Each line from the one that holds "ESMIC482 Ersatzschlüssel Schlegel" to the end of the entries is to be given again exactly. Do not include pictures.
══ Source material ══
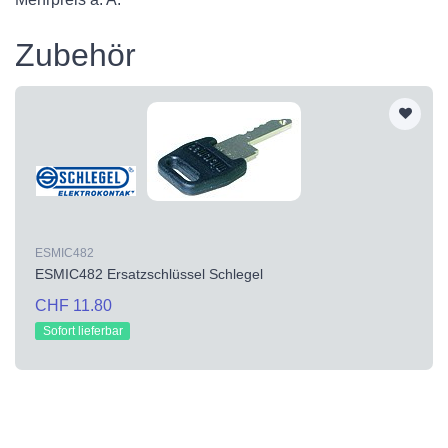
Zubehör
ESMIC482
ESMIC482 Ersatzschlüssel Schlegel
CHF 11.80
Sofort lieferbar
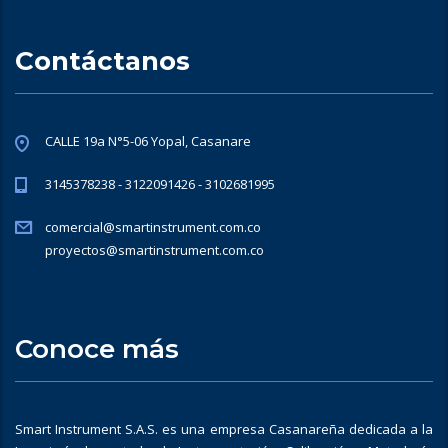
Contáctanos
CALLE 19a N°5-06 Yopal, Casanare
3145378238 - 3122091426 - 3102681995
comercial@smartinstrument.com.co
proyectos@smartinstrument.com.co
Conoce más
Smart Instrument S.A.S. es una empresa Casanareña dedicada a la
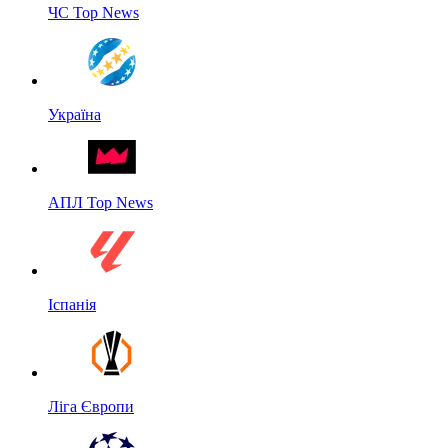
ЧС Top News
Україна
АПЛ Top News
Іспанія
Ліга Європи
═══
**Result below**
ESMIC482 Ersatzschlüssel Schlegel
CHF 11.80
Sofort lieferbar
Contáctanos
CALLE 19a N°5-06 Yopal, Casanare
3145378238 - 3122091426 - 3102681995
comercial@smartinstrument.com.co
proyectos@smartinstrument.com.co
Conoce más
Smart Instrument S.A.S. es una empresa Casanareña dedicada a la
ЧС Top News
Україна
АПЛ Top News
Іспанія
Ліга Європи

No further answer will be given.